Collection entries
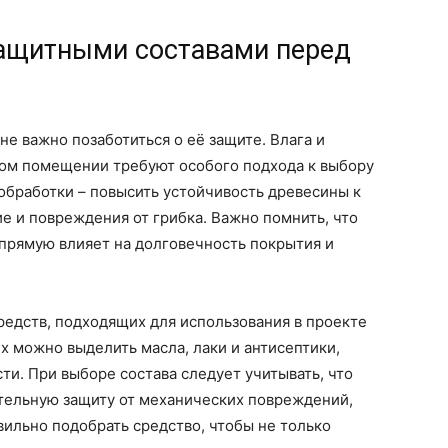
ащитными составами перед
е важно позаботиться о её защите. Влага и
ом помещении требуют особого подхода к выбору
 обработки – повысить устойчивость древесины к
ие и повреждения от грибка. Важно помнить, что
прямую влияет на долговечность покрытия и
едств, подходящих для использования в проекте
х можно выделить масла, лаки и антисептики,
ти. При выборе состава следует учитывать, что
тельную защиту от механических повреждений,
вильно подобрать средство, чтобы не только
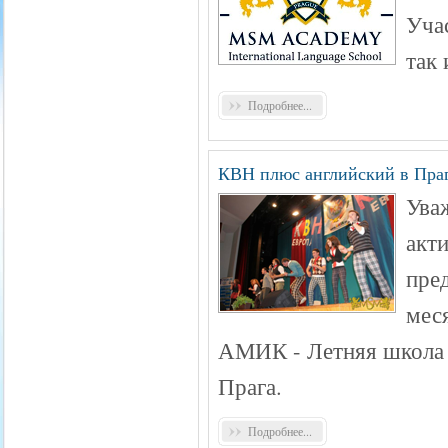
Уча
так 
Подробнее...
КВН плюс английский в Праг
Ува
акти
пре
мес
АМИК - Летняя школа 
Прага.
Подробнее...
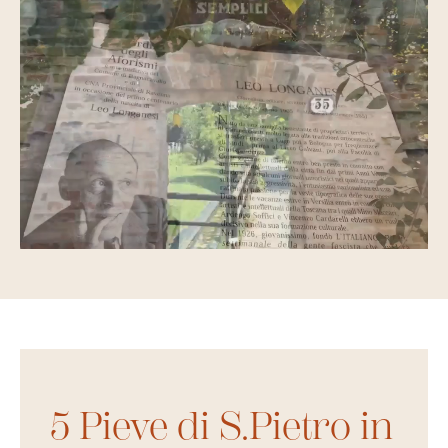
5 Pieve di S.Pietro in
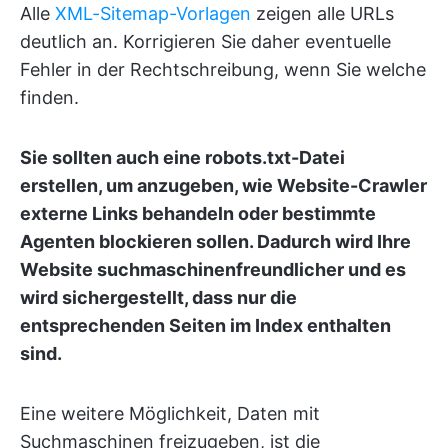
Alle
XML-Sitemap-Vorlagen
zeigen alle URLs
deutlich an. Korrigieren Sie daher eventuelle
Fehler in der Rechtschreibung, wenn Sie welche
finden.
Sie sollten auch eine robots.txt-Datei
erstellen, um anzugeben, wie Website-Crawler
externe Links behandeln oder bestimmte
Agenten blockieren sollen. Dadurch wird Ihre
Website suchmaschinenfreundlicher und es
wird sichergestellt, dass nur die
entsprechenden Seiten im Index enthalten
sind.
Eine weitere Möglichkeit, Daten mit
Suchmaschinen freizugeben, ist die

→ To-do item: An exact repeat of the lines from the one containing "Website suchmaschinenfreundlicher und es" through the final line above, both included, is the whole answer.

→ Your response:
Website suchmaschinenfreundlicher und es
wird sichergestellt, dass nur die
entsprechenden Seiten im Index enthalten
sind.
Eine weitere Möglichkeit, Daten mit
Suchmaschinen freizugeben, ist die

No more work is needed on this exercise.